Oil palm plantations currently extend over millions of hectares of forest lands throughout the tropics. Further plantations are either being implemented or promoted in almost every Southern country where soil, water and solar energy fill the requirements of this palm. From Mexico to Brazil, from West to East Africa and from Asia and Southeast Asia to Oceania, governments are being urged to create conditions for the expansion of this crop.

This is completely at odds with governments' commitments regarding tropical forest conservation. It is a proven fact that most industrial oil palm plantations result in deforestation, having even worse impacts than the destructive industrial logging still in force in most of those countries. These plantations are usually preceded by logging, which "clears" the land to make them possible. The plantation then impedes the regrowth of the forest by the widespread use of herbicides. The forest thus disappears entirely from extensive areas, with serious impacts on local flora, fauna, soil and water resources. And that is usually the "best case" scenario. In other cases, the entire forest --and not only the plantation area-- is set on fire, as was patent in Indonesia with the 1997/98 forest fires, which were the result of "clearing" activities carried out mostly by plantation companies.

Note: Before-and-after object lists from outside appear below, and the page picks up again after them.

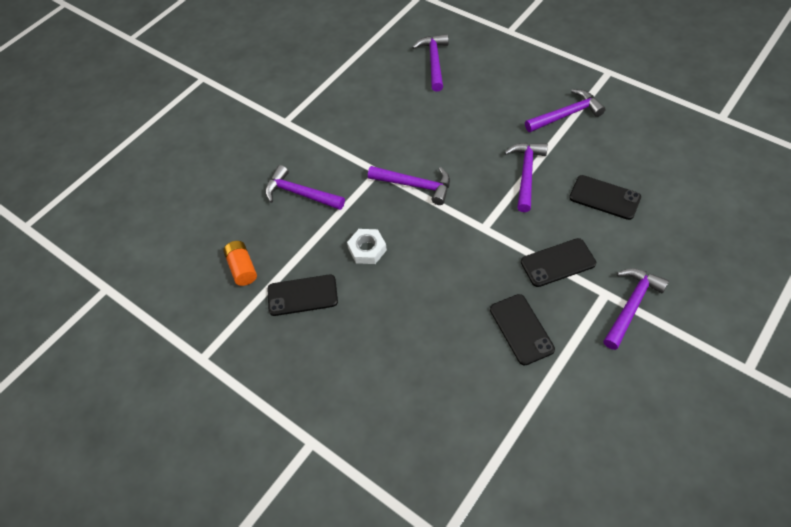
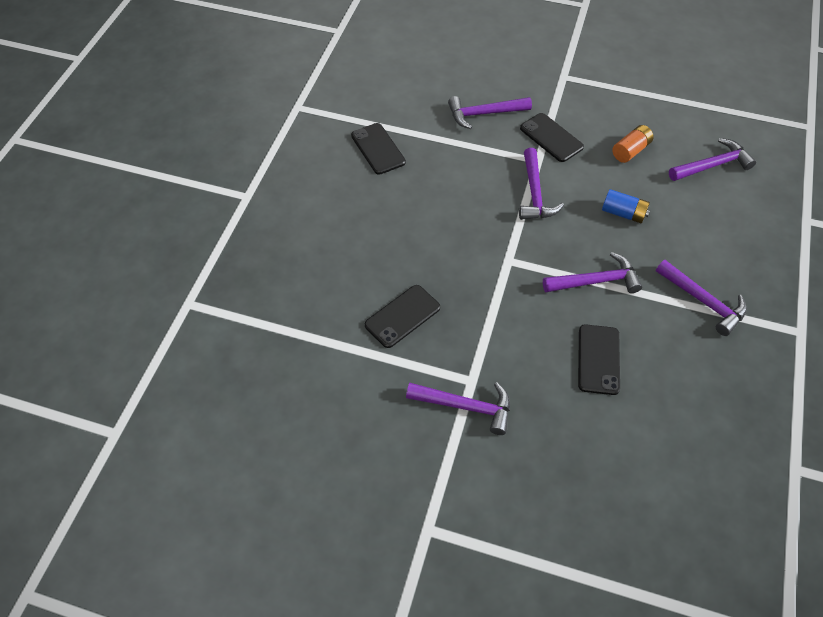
camera: 65 degrees right, 0 degrees up
(242, 268) = (389, 102): orange battery -> orange battery (630, 150)
(300, 194) = (484, 114): purple hammer -> purple hammer turned 105 degrees counterclockwise
(367, 249) = (444, 178): white nut -> none
(461, 133) = (623, 213): none -> blue battery
(558, 263) = (492, 331): black phone -> black phone (551, 138)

The social impacts of these plantations are also evident, but are simply ignored. Plantations are not implemented in uninhabited areas and for the local people the most serious impact is the appropriation of their land by the plantation companies. In most tropical countries, local people do not have former ownership of the land they traditionally own. Plantation companies are awarded concessions or land titles to that land and receive government support to repress whatever opposition they may face from local communities. Additionally, the environmental impacts described in the previous paragraph are also social, given that local people obtain a large number of products and services from the forest environment which disappears as a result of the plantation.

From a macroeconomic viewpoint, Southern governments appear to have learned nothing from previous experiences with "miracle" crops. The falling prices of coffee, cacao, banana and many other crops have a simple explanation: the widespread promotion of a certain crop in as many countries as possible. The result is oversupply and competition between and within countries for market access. The burden is then carried by local producers and local workers --whose incomes get increasingly lower-- or by local tax-payers when production is supported with government subsidies. But the end result is extremely favourable for the major processing and trading companies, which are able to access abundant and cheap raw material, thus ensuring high profits.

As with any other crop, the problem is not the palm itself but the industrial model in which it is being implemented. There are numerous examples --particularly in Africa-- to show that this palm can be grown and harvested in an environmentally-friendly manner and that it can serve to fulfil the needs of the local populations in a sustainable and equitable manner. However, it is usually the industrial and not the small-scale diversified model which is being promoted. Even worse, the palm oil industry aims at developing genetically modified oil palms, which will increase the current problems and create new and yet unknown ones.

In spite of the threat posed to forests and forest peoples by oil palm monoculture expansion, national and international NGOs don't appear to be --with few exceptions-- sufficiently involved in this problem. We therefore hope that this bulletin will encourage more NGOs to get involved in much needed research and campaigning activities to support local people struggling at the ground level to defend their rights and forests against the plantation invasion.